* _Required action_:
Set down, in full, every record in the block.

----- Data to examine

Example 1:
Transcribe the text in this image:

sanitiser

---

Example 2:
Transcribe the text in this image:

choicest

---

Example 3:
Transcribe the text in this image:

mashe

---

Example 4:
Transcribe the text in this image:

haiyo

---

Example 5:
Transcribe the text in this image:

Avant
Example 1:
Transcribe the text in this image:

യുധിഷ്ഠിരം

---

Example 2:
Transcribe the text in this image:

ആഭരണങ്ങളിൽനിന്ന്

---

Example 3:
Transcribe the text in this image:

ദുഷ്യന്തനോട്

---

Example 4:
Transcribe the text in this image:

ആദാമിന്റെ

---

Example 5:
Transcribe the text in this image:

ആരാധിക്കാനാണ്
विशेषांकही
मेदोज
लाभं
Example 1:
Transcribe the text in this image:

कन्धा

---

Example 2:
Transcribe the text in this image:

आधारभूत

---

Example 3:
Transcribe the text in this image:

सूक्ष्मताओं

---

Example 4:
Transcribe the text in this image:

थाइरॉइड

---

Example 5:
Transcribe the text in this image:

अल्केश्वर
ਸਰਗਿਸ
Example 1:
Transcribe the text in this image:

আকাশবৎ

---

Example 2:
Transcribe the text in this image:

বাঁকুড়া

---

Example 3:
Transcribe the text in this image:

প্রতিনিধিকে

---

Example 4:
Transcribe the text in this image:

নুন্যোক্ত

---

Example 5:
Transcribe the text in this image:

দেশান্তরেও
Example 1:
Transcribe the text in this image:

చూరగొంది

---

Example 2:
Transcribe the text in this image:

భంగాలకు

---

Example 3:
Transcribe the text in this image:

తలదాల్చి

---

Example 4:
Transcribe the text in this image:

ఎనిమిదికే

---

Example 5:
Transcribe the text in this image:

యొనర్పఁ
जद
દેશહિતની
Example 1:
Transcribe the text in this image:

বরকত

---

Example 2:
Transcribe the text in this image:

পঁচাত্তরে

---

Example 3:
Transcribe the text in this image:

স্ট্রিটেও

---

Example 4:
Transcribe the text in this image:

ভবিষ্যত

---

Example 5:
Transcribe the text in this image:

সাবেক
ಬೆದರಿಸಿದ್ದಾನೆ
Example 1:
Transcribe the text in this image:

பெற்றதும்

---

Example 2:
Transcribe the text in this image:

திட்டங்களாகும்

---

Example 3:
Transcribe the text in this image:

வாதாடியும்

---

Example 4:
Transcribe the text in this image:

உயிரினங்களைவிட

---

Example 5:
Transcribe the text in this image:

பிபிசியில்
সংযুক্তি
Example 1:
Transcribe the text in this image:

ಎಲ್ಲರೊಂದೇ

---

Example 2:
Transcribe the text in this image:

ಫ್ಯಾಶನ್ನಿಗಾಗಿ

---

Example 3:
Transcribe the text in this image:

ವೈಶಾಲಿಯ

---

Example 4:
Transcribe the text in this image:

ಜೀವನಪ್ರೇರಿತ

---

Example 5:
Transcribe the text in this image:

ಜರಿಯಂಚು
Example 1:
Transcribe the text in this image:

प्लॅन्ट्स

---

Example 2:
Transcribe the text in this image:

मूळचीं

----------

* _Solution to the problem_:
Example 1:
Transcribe the text in this image:

sanitiser

---

Example 2:
Transcribe the text in this image:

choicest

---

Example 3:
Transcribe the text in this image:

mashe

---

Example 4:
Transcribe the text in this image:

haiyo

---

Example 5:
Transcribe the text in this image:

Avant
Example 1:
Transcribe the text in this image:

യുധിഷ്ഠിരം

---

Example 2:
Transcribe the text in this image:

ആഭരണങ്ങളിൽനിന്ന്

---

Example 3:
Transcribe the text in this image:

ദുഷ്യന്തനോട്

---

Example 4:
Transcribe the text in this image:

ആദാമിന്റെ

---

Example 5:
Transcribe the text in this image:

ആരാധിക്കാനാണ്
विशेषांकही
मेदोज
लाभं
Example 1:
Transcribe the text in this image:

कन्धा

---

Example 2:
Transcribe the text in this image:

आधारभूत

---

Example 3:
Transcribe the text in this image:

सूक्ष्मताओं

---

Example 4:
Transcribe the text in this image:

थाइरॉइड

---

Example 5:
Transcribe the text in this image:

अल्केश्वर
ਸਰਗਿਸ
Example 1:
Transcribe the text in this image:

আকাশবৎ

---

Example 2:
Transcribe the text in this image:

বাঁকুড়া

---

Example 3:
Transcribe the text in this image:

প্রতিনিধিকে

---

Example 4:
Transcribe the text in this image:

নুন্যোক্ত

---

Example 5:
Transcribe the text in this image:

দেশান্তরেও
Example 1:
Transcribe the text in this image:

చూరగొంది

---

Example 2:
Transcribe the text in this image:

భంగాలకు

---

Example 3:
Transcribe the text in this image:

తలదాల్చి

---

Example 4:
Transcribe the text in this image:

ఎనిమిదికే

---

Example 5:
Transcribe the text in this image:

యొనర్పఁ
जद
દેશહિતની
Example 1:
Transcribe the text in this image:

বরকত

---

Example 2:
Transcribe the text in this image:

পঁচাত্তরে

---

Example 3:
Transcribe the text in this image:

স্ট্রিটেও

---

Example 4:
Transcribe the text in this image:

ভবিষ্যত

---

Example 5:
Transcribe the text in this image:

সাবেক
ಬೆದರಿಸಿದ್ದಾನೆ
Example 1:
Transcribe the text in this image:

பெற்றதும்

---

Example 2:
Transcribe the text in this image:

திட்டங்களாகும்

---

Example 3:
Transcribe the text in this image:

வாதாடியும்

---

Example 4:
Transcribe the text in this image:

உயிரினங்களைவிட

---

Example 5:
Transcribe the text in this image:

பிபிசியில்
সংযুক্তি
Example 1:
Transcribe the text in this image:

ಎಲ್ಲರೊಂದೇ

---

Example 2:
Transcribe the text in this image:

ಫ್ಯಾಶನ್ನಿಗಾಗಿ

---

Example 3:
Transcribe the text in this image:

ವೈಶಾಲಿಯ

---

Example 4:
Transcribe the text in this image:

ಜೀವನಪ್ರೇರಿತ

---

Example 5:
Transcribe the text in this image:

ಜರಿಯಂಚು
Example 1:
Transcribe the text in this image:

प्लॅन्ट्स

---

Example 2:
Transcribe the text in this image:

मूळचीं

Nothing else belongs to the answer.